問題の条件
下の本文のうち、「冷戦下において左翼政党が支持」から始まって「党(連立与党)の座にあった。」までの部分を、一字も変えずにそのまま書き写してください。

本文
ムッソリーニ政権によって1926年に解散させられたカトリック政党・イタリア人民党の流れをくんだ政党である。
冷戦下において左翼政党が支持を伸ばす中、中道右派・キリスト教民主主義路線とカトリック教会の支持の下、イタリア社会党やイタリア民主社会党、イタリア共和党などと連立政権を組んだのみならず、イタリア共産党と「歴史的妥協」を行うことで、第二次世界大戦後の冷戦下においてほぼ一貫して与党(連立与党)の座にあった。

提示された行
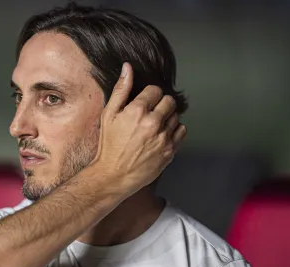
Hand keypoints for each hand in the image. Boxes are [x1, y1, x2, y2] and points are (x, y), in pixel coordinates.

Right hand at [92, 62, 185, 196]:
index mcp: (137, 110)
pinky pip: (181, 131)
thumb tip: (127, 68)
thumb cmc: (109, 145)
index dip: (148, 95)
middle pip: (169, 101)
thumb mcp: (108, 115)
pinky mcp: (170, 150)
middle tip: (149, 114)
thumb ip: (121, 90)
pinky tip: (160, 136)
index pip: (155, 90)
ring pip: (176, 116)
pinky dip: (173, 131)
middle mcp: (153, 123)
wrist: (114, 175)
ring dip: (167, 118)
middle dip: (160, 104)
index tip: (143, 103)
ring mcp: (164, 137)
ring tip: (153, 127)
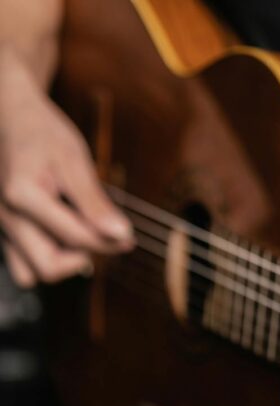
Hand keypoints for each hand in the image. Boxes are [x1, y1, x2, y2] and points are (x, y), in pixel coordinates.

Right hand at [0, 44, 132, 286]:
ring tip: (76, 234)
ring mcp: (0, 226)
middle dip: (81, 258)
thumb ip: (95, 202)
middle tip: (99, 235)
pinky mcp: (2, 232)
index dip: (108, 242)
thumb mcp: (74, 160)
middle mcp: (5, 215)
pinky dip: (45, 260)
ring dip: (61, 264)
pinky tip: (60, 237)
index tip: (128, 237)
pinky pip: (23, 267)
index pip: (75, 237)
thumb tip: (122, 235)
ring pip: (33, 273)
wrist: (10, 119)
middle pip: (50, 267)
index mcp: (23, 194)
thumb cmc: (43, 134)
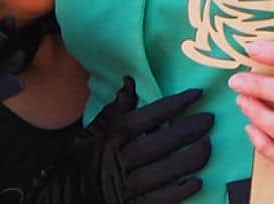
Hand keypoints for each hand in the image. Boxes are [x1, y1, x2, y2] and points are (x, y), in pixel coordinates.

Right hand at [35, 77, 212, 202]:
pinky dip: (180, 192)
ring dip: (189, 160)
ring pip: (163, 173)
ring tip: (208, 147)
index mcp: (109, 138)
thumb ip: (114, 110)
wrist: (64, 198)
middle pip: (158, 144)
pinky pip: (161, 200)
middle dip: (186, 131)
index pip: (145, 117)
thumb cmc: (80, 161)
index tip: (195, 95)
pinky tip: (197, 181)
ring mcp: (126, 188)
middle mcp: (119, 161)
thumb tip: (130, 82)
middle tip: (209, 119)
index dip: (172, 105)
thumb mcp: (92, 132)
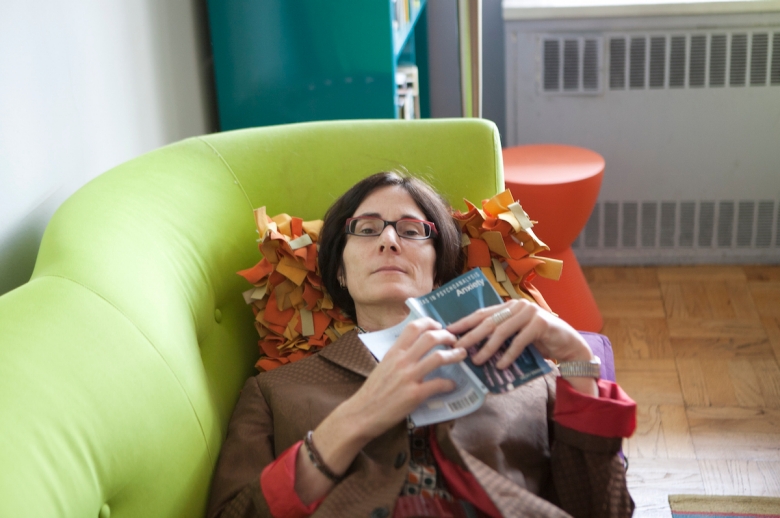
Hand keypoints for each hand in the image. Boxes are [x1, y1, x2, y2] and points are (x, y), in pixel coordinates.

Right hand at [296, 317, 466, 503]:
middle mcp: (401, 361)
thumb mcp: (383, 366)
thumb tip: (416, 351)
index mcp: (393, 352)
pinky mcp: (414, 395)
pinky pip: (438, 384)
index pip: (413, 327)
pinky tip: (452, 385)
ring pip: (438, 357)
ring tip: (461, 355)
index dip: (431, 323)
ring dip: (454, 355)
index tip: (439, 326)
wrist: (361, 414)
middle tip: (454, 340)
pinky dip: (449, 383)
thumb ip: (398, 357)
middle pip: (430, 337)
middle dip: (447, 336)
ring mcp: (408, 377)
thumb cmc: (372, 392)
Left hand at [447, 299, 592, 368]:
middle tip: (457, 348)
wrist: (569, 346)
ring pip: (502, 331)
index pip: (482, 313)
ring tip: (476, 361)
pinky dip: (509, 354)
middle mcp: (518, 305)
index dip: (464, 322)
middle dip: (471, 336)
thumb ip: (500, 335)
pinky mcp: (540, 324)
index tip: (448, 331)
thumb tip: (472, 346)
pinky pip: (519, 341)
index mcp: (509, 306)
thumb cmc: (540, 342)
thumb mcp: (516, 335)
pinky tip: (500, 366)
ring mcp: (530, 313)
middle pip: (488, 321)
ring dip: (487, 348)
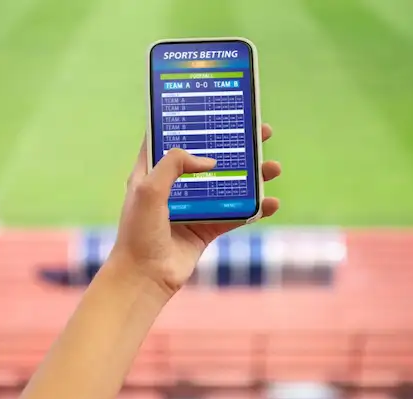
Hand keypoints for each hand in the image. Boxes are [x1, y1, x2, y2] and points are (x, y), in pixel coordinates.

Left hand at [110, 123, 281, 296]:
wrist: (145, 277)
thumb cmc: (139, 234)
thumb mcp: (149, 189)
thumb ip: (174, 165)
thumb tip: (209, 159)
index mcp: (152, 172)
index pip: (171, 138)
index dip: (190, 122)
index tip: (214, 106)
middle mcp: (174, 187)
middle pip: (209, 158)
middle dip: (235, 145)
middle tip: (260, 132)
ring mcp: (193, 208)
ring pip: (228, 185)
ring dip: (252, 176)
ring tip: (273, 167)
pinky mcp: (207, 229)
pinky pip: (236, 214)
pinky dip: (255, 208)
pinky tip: (272, 202)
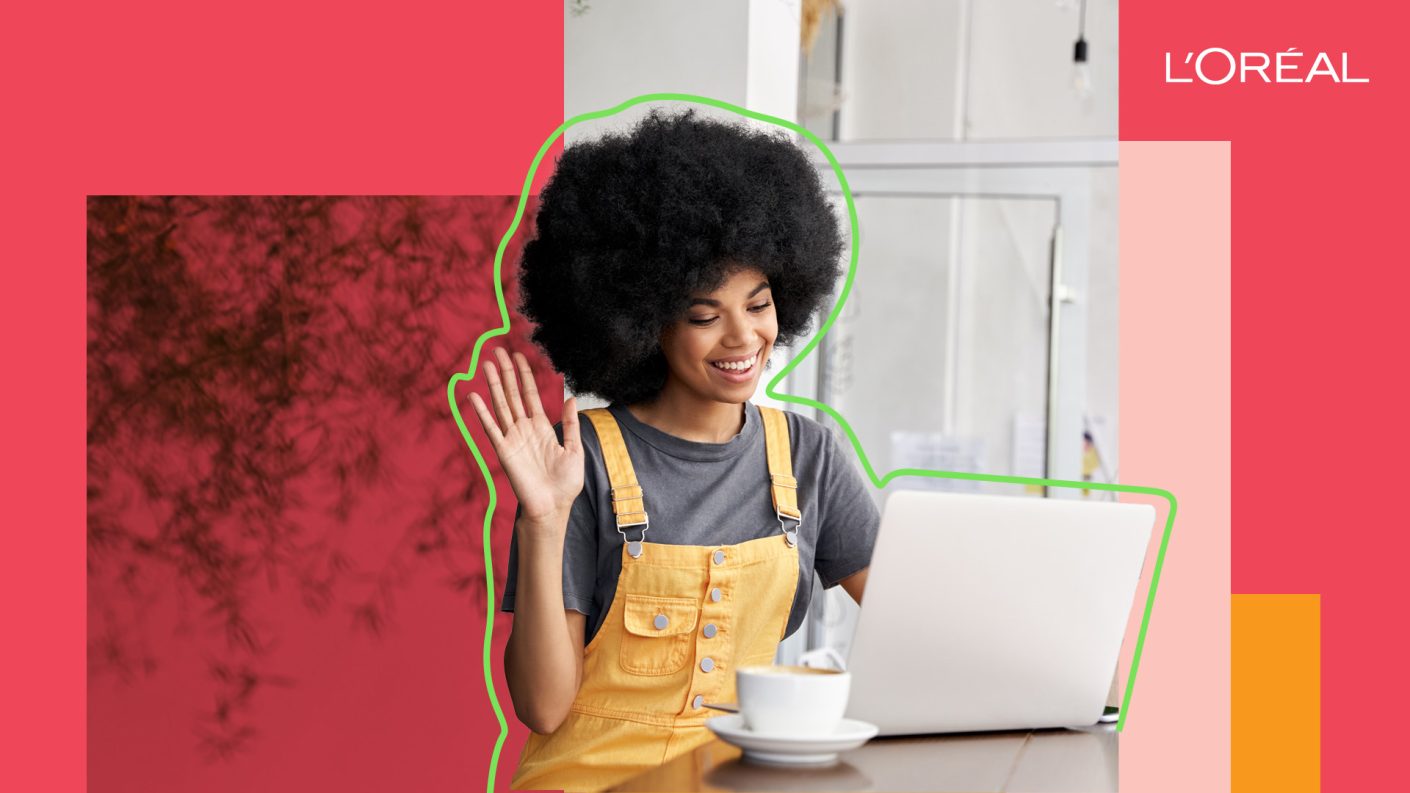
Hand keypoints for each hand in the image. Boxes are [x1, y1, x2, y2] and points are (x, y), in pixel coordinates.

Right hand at [468, 348, 583, 526]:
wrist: (553, 506)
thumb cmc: (565, 483)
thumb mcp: (574, 449)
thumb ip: (570, 424)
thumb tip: (571, 398)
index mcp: (541, 427)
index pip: (531, 394)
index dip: (525, 375)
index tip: (520, 356)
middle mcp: (524, 429)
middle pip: (513, 394)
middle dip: (506, 373)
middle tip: (498, 351)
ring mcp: (513, 438)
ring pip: (501, 405)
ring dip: (493, 385)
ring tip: (485, 364)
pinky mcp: (504, 451)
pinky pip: (491, 428)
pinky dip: (482, 412)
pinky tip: (474, 396)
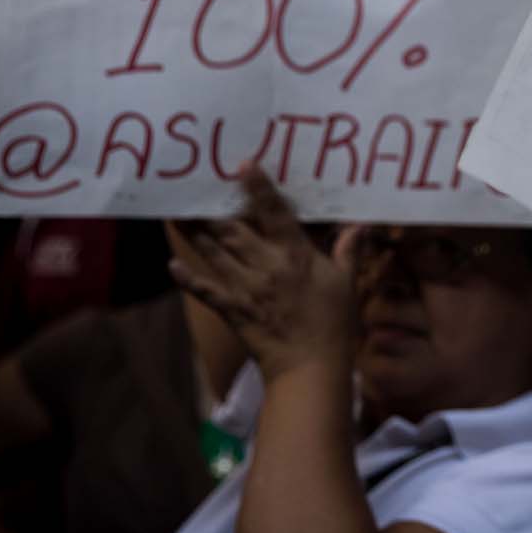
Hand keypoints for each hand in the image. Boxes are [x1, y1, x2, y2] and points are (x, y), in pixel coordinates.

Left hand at [170, 162, 355, 380]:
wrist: (310, 367)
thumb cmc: (334, 324)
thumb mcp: (346, 284)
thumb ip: (348, 251)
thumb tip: (360, 225)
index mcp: (295, 256)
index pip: (274, 214)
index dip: (258, 188)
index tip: (243, 165)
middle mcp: (265, 267)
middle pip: (232, 230)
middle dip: (211, 208)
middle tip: (192, 186)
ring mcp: (245, 289)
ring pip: (214, 254)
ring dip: (193, 233)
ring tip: (175, 214)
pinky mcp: (232, 310)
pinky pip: (206, 292)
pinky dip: (187, 279)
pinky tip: (171, 266)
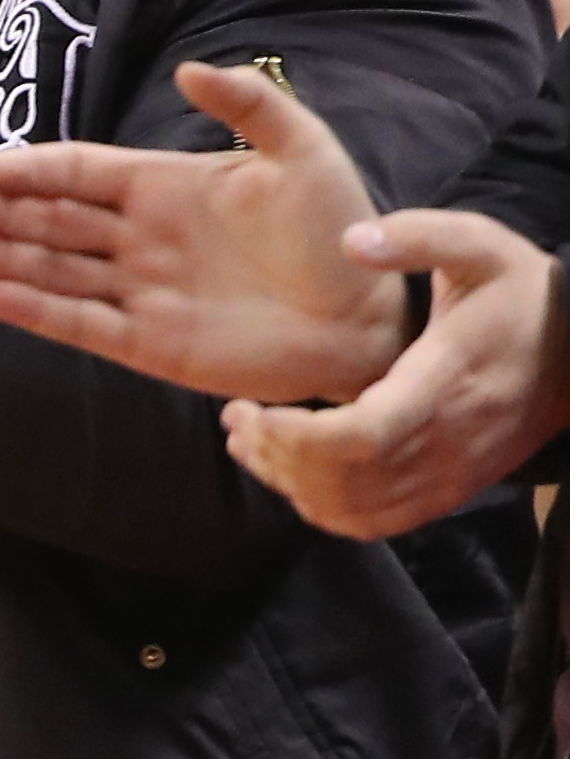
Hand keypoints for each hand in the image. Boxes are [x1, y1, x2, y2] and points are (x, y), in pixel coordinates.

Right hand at [0, 63, 398, 399]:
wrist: (369, 315)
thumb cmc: (339, 229)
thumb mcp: (305, 150)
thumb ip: (251, 105)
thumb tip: (188, 70)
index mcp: (163, 187)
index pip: (82, 173)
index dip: (37, 169)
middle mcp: (138, 237)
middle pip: (53, 220)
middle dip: (3, 212)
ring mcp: (138, 291)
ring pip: (54, 271)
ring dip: (3, 259)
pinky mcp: (146, 344)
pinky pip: (80, 324)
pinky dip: (36, 312)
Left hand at [220, 209, 569, 540]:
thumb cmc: (522, 296)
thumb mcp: (481, 246)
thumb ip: (420, 236)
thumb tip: (352, 240)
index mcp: (446, 381)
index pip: (363, 436)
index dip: (297, 437)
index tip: (253, 411)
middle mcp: (448, 440)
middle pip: (345, 480)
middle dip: (278, 457)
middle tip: (237, 419)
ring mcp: (451, 473)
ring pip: (353, 508)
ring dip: (291, 484)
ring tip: (250, 441)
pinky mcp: (450, 490)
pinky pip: (376, 521)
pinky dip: (325, 508)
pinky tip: (294, 472)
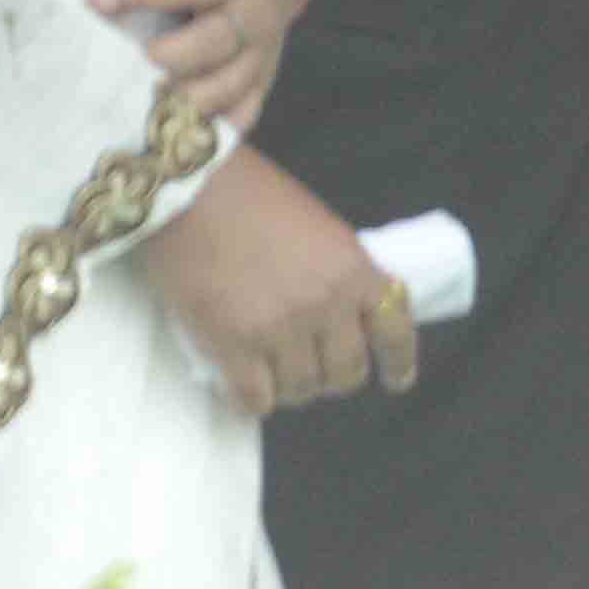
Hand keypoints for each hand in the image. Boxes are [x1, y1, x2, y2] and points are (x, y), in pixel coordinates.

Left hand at [94, 0, 305, 131]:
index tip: (95, 0)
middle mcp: (256, 12)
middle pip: (215, 42)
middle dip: (169, 55)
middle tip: (138, 54)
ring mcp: (263, 50)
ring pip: (228, 86)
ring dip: (184, 99)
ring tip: (149, 96)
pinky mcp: (263, 79)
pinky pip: (242, 113)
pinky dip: (211, 128)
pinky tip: (179, 129)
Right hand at [141, 149, 419, 416]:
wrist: (189, 188)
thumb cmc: (250, 195)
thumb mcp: (317, 228)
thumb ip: (336, 273)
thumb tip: (338, 318)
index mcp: (353, 268)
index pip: (394, 330)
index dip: (398, 362)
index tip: (397, 381)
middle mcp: (326, 303)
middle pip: (347, 372)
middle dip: (331, 377)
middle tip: (312, 369)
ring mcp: (282, 328)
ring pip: (301, 390)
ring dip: (288, 388)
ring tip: (269, 371)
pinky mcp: (235, 346)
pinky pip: (255, 400)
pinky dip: (249, 399)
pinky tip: (239, 385)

回答
冷戦下において左翼政党が支持を伸ばす中、中道右派・キリスト教民主主義路線とカトリック教会の支持の下、イタリア社会党やイタリア民主社会党、イタリア共和党などと連立政権を組んだのみならず、イタリア共産党と「歴史的妥協」を行うことで、第二次世界大戦後の冷戦下においてほぼ一貫して与党(連立与党)の座にあった。